И все это усиливалось и усиливалось по своим собственным законам, пока я не согнул пальцы своей левой руки настолько, что пламя лизнуло их.
Боль моментально прогнала наркотический транс, и я, вскакивая на ноги, щелкнул зажигалкой; звук предупреждением ударил по моим мыслям. Я повернулся и побежал через искусственный остров к маленькой кучке зданий, в которых располагались музей, библиотека и контора.
Но в этот момент что-то опять накатило на меня. Только на этот раз уже не чудное музыкоподобное ощущение, коснувшееся секундами раньше. Теперь это было нечто зловещее, несшее страх, ничуть не менее реальный от того, что, насколько я понимал, он был иррационален. Все это сопровождалось полным искажением ощущений, и меня шатало на бегу. Поверхность, по которой я бежал, казалось, гнулась и волновалась, и звезды, здания, океан — все плыло, накатывалось прибоем и откатывалось назад, вызывая приступ тошноты. Несколько раз я падал, но тут же вскакивал и рвался вперед. Какое-то расстояние я, по-моему, преодолел ползком. Закрыть глаза? Ничего из этого хорошего не вышло бы: все кривлялось, корчилось, перемещалось и пугало не только снаружи, но и внутри меня.
И все-таки мне необходимо было преодолеть всего лишь несколько сотен ярдов, несмотря на все эти чудеса, и, наконец, мои руки коснулись стены, я нашел дорогу, нащупал дверь, толкнул ее и вошел внутрь.
Еще дверь, и я в библиотеке. Казалось, прошла вечность, прежде чем я нашарил выключатель.
Шатаясь, я добрел до стола и сразился с его ящиком, вытаскивая оттуда отвертку.
Затем, стиснув зубы, я на четвереньках добрался до дальнего экрана Информационной сети.

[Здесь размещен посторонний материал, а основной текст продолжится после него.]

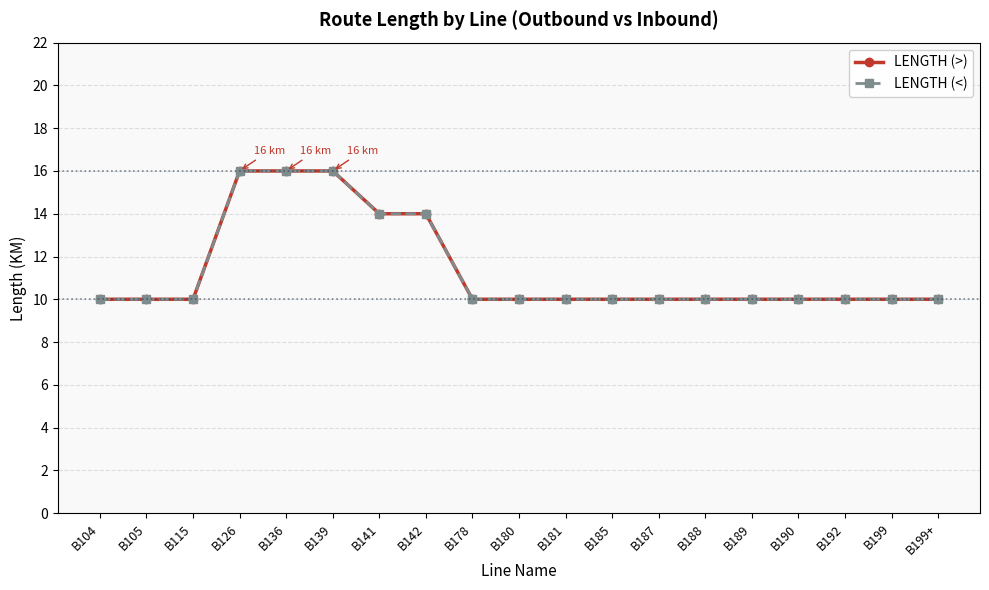

What is the difference between the maximum and minimum values in the LENGTH (>) series?

6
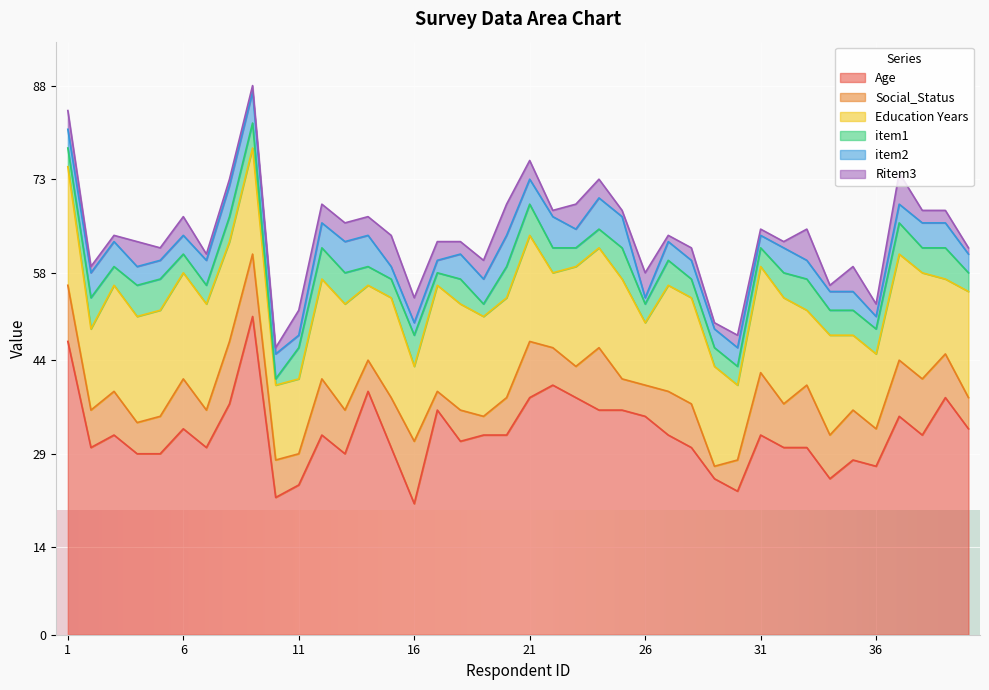

Reading left to right, transcribe all the data shown in this chart.

Age: 1=47	2=30	3=32	4=29	5=29	6=33	7=30	8=37	9=51	10=22	11=24	12=32	13=29	14=39	15=30	16=21	17=36	18=31	19=32	20=32	21=38	22=40	23=38	24=36	25=36	26=35	27=32	28=30	29=25	30=23	31=32	32=30	33=30	34=25	35=28	36=27	37=35	38=32	39=38	40=33
Social_Status: 1=9	2=6	3=7	4=5	5=6	6=8	7=6	8=10	9=10	10=6	11=5	12=9	13=7	14=5	15=8	16=10	17=3	18=5	19=3	20=6	21=9	22=6	23=5	24=10	25=5	26=5	27=7	28=7	29=2	30=5	31=10	32=7	33=10	34=7	35=8	36=6	37=9	38=9	39=7	40=5
Education Years: 1=19	2=13	3=17	4=17	5=17	6=17	7=17	8=16	9=17	10=12	11=12	12=16	13=17	14=12	15=16	16=12	17=17	18=17	19=16	20=16	21=17	22=12	23=16	24=16	25=16	26=10	27=17	28=17	29=16	30=12	31=17	32=17	33=12	34=16	35=12	36=12	37=17	38=17	39=12	40=17
item1: 1=3	2=5	3=3	4=5	5=5	6=3	7=3	8=4	9=4	10=1	11=5	12=5	13=5	14=3	15=3	16=5	17=2	18=4	19=2	20=5	21=5	22=4	23=3	24=3	25=5	26=3	27=4	28=3	29=3	30=3	31=3	32=4	33=5	34=4	35=4	36=4	37=5	38=4	39=5	40=3
item2: 1=3	2=4	3=4	4=3	5=3	6=3	7=4	8=5	9=5	10=4	11=2	12=4	13=5	14=5	15=2	16=2	17=2	18=4	19=4	20=5	21=4	22=5	23=3	24=5	25=5	26=1	27=3	28=3	29=3	30=3	31=2	32=4	33=3	34=3	35=3	36=2	37=3	38=4	39=4	40=3
Ritem3: 1=3	2=1	3=1	4=4	5=2	6=3	7=1	8=1	9=1	10=1	11=4	12=3	13=3	14=3	15=5	16=4	17=3	18=2	19=3	20=5	21=3	22=1	23=4	24=3	25=1	26=4	27=1	28=2	29=1	30=2	31=1	32=1	33=5	34=1	35=4	36=2	37=5	38=2	39=2	40=1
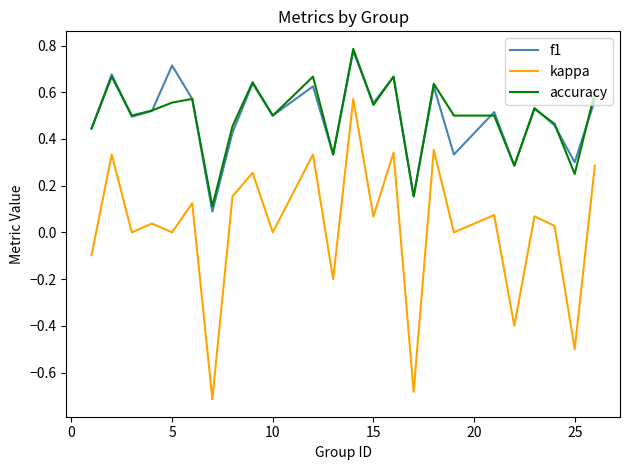

True or false: f1 and kappa intersect in this chart.

False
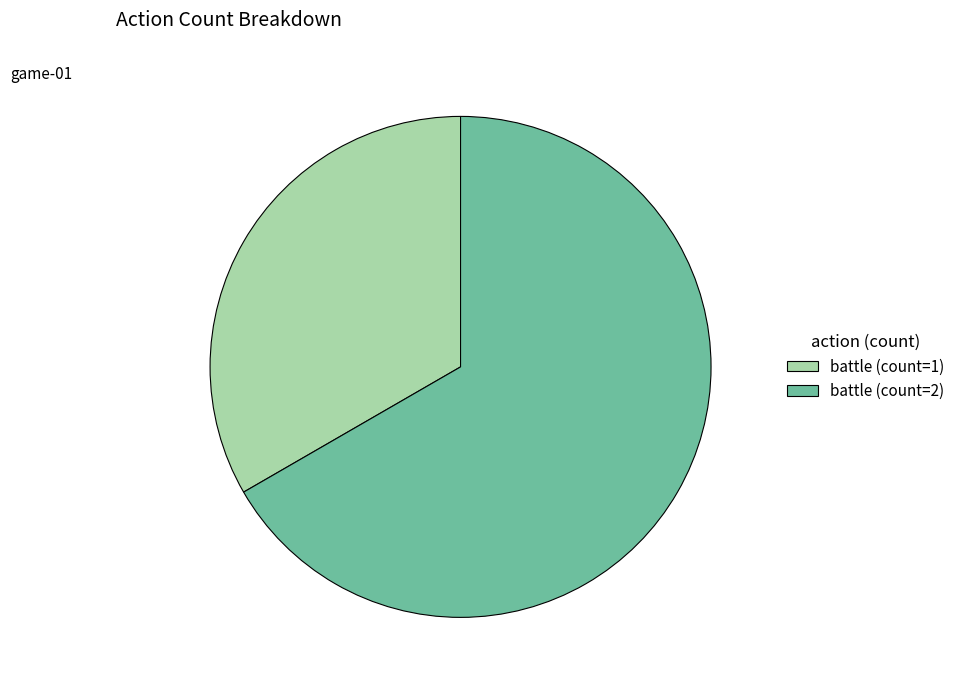

Rank the categories by value from highest to lowest.

battle (count=2), battle (count=1)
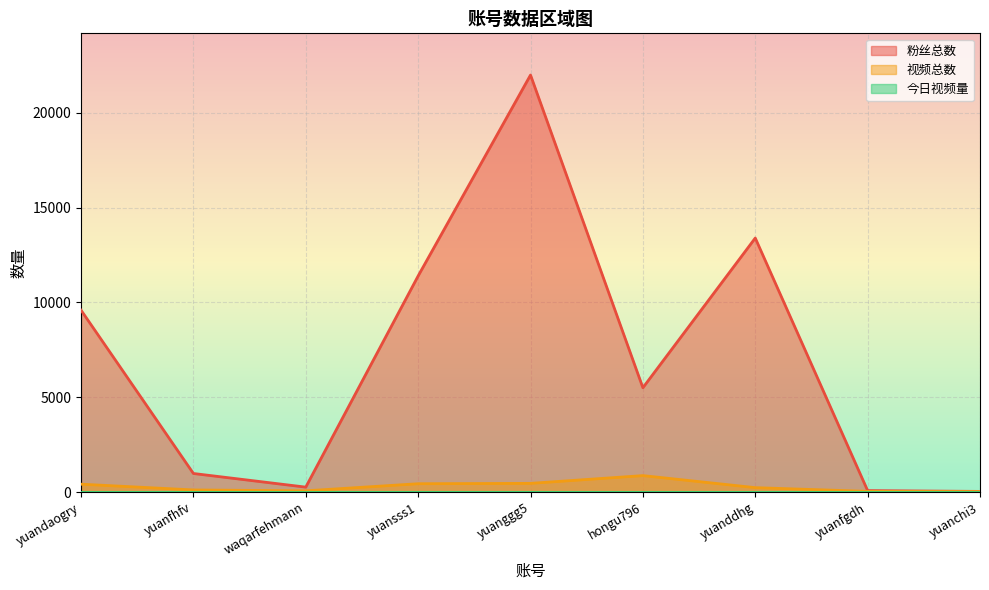

What value does the 粉丝总数 series have at yuanddhg, to the nearest 50?

13400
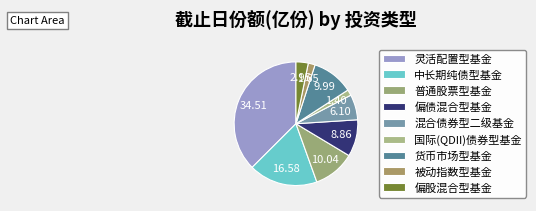

Does any single category account for the majority?

No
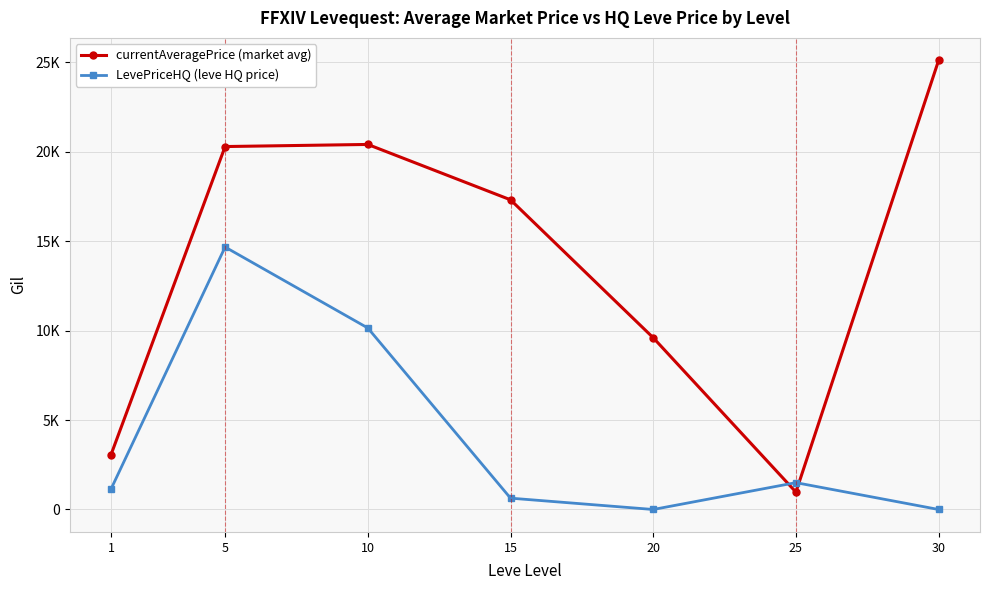

Is the value of LevePriceHQ (leve HQ price) at 25 greater than the value of currentAveragePrice (market avg) at 20?

No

Налетев на консоль управления, я успешно щелкнул выключателем, пробудив машину к жизни.
Потом, все еще на коленях, держа отвертку обеими руками, я освободил левую сторону панели от крышки. Крышка упала со стуком, больно отдавшимся у меня в голове. Но доступ к деталям был открыт. Три маленьких изменения в схеме, и я мог передать нечто, что в конечном итоге вольется в Центральный банк данных. Я решил, что сделаю эти изменения и отправлю два самых опасных куска информации — о том, что, как я предполагал, имеет место и, в конце, концов связано с чем-то достаточным, чтобы послужить однажды причиной возникновения проблемы. Такой проблемы, которая причинит большой ущерб человеку, который сейчас так мучил меня.
— Вот что я задумал! — сказал я громко. — А теперь прекрати свои фокусы, или я выполню свою угрозу!
…И как будто с моего носа сняли искажавшие окружающее очки: вокруг снова была самая обычная реальность.
Я поднялся на ноги и закрыл панель.
Вот сейчас-то, решил я, как раз и самое время для той сигареты, которую я было начал закуривать.